It's recommended to sharpen your scissors at least twice a year. However, the frequency of sharpening depends on how often you use your scissors and the quality of the scissors. If you use your scissors frequently or if they are low quality, you may need to sharpen them more often.
Here are some signs that your scissors need sharpening?
- The scossors don't cut the right way. You feel they aren't cutting like they used to
- Your scissors are pushing away the fabric.
- It takes a lot more effort to cut through fabric.
Needle size: Needles sizes describe the thickness of the shaft and are typically sized in European and American sizes. Needle thickness increases as the size increases. The first number is the European size followed by a slash and then the American size.
Example: 75/11 is smaller than 80/12
Thread size (weight): Thread diameter decreases as the size number increases.
Example: 30 weight thread has a larger diameter than 40 weight thread
Needle size to thread size: Being that the two are sized opposite, a lower weight thread will typically require a larger needle, and a higher weight thread will therefore require a smaller needle.
Sharps vs. Ball Point
Needle points: Needles come as sharps, ball-point, or universal (slightly rounded), each with a different intended use. Univeral with the slightly rounded point are a jack of all trades needle but master of none. When in doubt you can typically use a universal needle of the correct size for most projects. For cleaner, more refined stitches it is sometimes best to use a sharp or ball-point needle for your specific project. Sharps are best for cleanly piercing densely woven fabrics without resistance, where ball-points are best used on knit fabrics where the needle is sliding between the fabric loops rather than piercing the fabric.

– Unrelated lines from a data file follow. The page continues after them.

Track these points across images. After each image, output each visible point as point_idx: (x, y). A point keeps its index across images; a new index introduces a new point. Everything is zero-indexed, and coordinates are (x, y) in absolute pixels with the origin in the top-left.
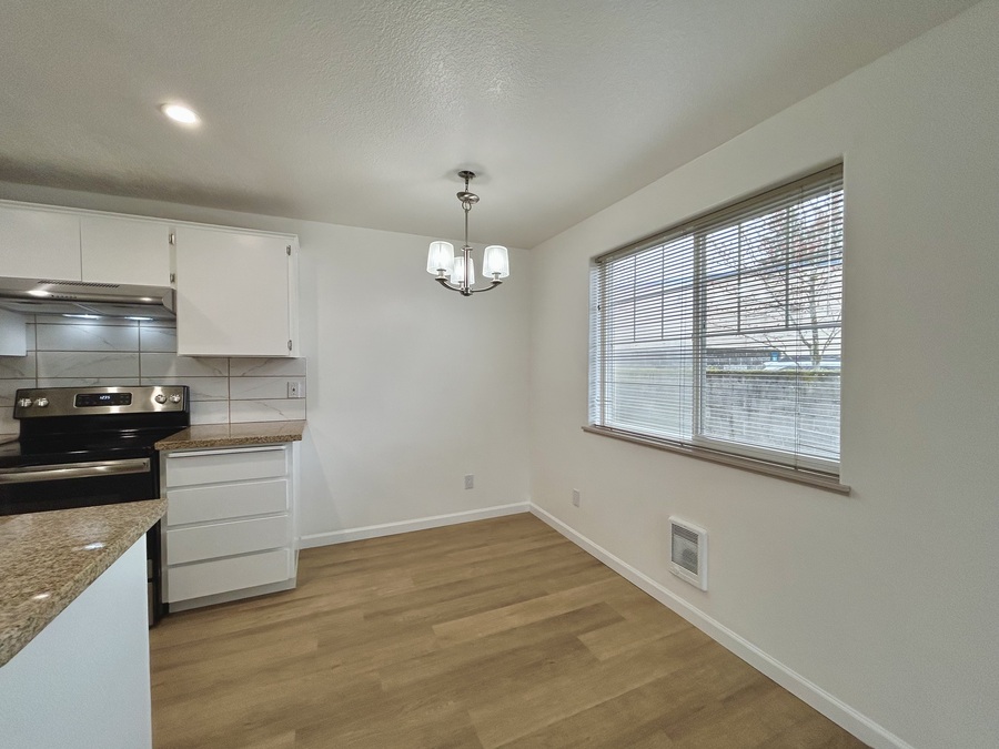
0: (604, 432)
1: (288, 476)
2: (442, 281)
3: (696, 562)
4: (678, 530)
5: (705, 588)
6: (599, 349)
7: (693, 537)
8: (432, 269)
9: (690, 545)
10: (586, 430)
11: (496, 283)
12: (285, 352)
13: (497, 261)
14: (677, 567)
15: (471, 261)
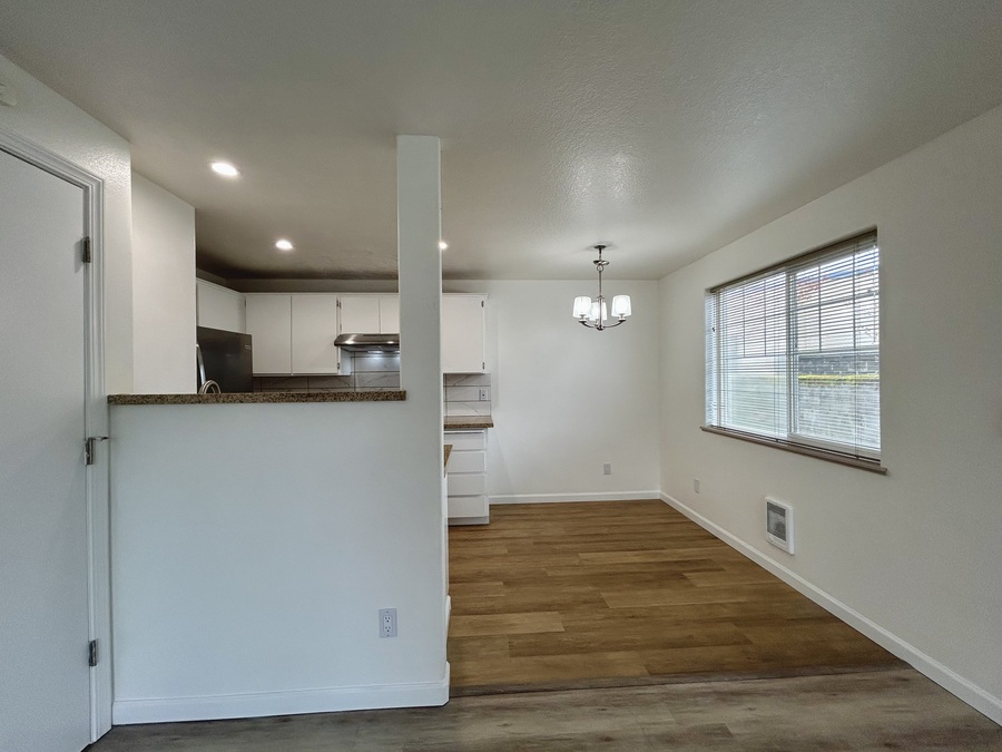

Full cleaning: If you are using your machine daily or weekly, you should consider a full cleaning by a service tech annually. If you only use your machine once or twice a month or less often, a full cleaning should be scheduled bi-annually or sooner.
Oiling your machine: Every machine manufacturer has different guidelines for oiling your machine. However, the basic standard for oiling depends on the amount of use.
daily use = oil weekly
once or twice a week = oil monthly
monthly or a few times every few months = every 3 months
seldom used = every 4 months
In between cleanings, you should do your part to keep the bobbin area and case clean, free of lint and debris. Keep your feed dogs free of lint and build up for the best performance and oil your machine accordingly.
When in doubt, contact your local sewing machine dealer or service technician.